A common argument against open immigration is the perceived threat immigrants pose to a nation's culture, stability, or safety. While such concerns can seem compelling, they often obscure a crucial distinction: cultural differences and demographic shifts are not inherently harmful unless they directly reduce net agency through coercion, violence, or systemic disruption.
Under our ethical framework, harm is explicitly defined as a reduction of agency, typically through coercion or imposed constraints. Mere aesthetic or emotional discomfort—such as preferences about cultural homogeneity or discomfort with new customs—is not harm.

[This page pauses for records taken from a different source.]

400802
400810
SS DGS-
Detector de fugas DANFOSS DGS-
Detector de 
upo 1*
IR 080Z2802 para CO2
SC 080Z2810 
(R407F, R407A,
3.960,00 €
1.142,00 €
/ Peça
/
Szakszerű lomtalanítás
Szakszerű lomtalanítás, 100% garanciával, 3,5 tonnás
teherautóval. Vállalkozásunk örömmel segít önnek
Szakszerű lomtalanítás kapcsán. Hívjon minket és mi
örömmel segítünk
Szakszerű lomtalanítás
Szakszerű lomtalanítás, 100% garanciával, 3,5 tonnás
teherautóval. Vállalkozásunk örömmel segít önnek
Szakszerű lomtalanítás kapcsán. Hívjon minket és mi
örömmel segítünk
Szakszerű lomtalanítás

While cultural integration may challenge existing norms or practices, this is not equivalent to coercion or genuine harm.

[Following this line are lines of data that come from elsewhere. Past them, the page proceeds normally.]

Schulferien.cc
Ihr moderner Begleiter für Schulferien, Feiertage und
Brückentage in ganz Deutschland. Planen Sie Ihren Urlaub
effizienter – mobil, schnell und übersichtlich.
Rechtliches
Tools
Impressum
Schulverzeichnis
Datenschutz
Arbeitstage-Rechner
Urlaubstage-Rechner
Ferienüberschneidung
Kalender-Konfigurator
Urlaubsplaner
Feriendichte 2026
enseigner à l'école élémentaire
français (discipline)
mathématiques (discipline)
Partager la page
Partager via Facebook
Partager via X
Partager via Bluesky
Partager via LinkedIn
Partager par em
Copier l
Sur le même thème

Crime and violence are valid concerns, but immigration policies can address these selectively without blanket restrictions. Filtering mechanisms designed to prevent genuinely coercive actors—those who would commit violence or forcefully impose regressive norms—are ethically justified because they protect agency. Such filters are coherent with preserving voluntary interaction and agency maximization, unlike blanket restrictions rooted in cultural or demographic anxiety.
Concerns about illiberal or regressive values among immigrants also must meet the same ethical test: Do these values demonstrably reduce agency or merely conflict with aesthetic or cultural preferences? Only values directly promoting coercion or violence justify restrictive policies. Policies can, and ethically should, discriminate based on demonstrated coercive threats, not mere cultural difference or discomfort.
In sum, the cultural threat argument, when examined through the rigorous lens of agency and coercion, largely dissolves. Genuine harm arises from coercive behaviors, not cultural diversity or difference itself. Immigration policy should reflect this critical ethical distinction, selectively filtering for genuine threats to agency and liberty, rather than capitulating to unfounded cultural fears.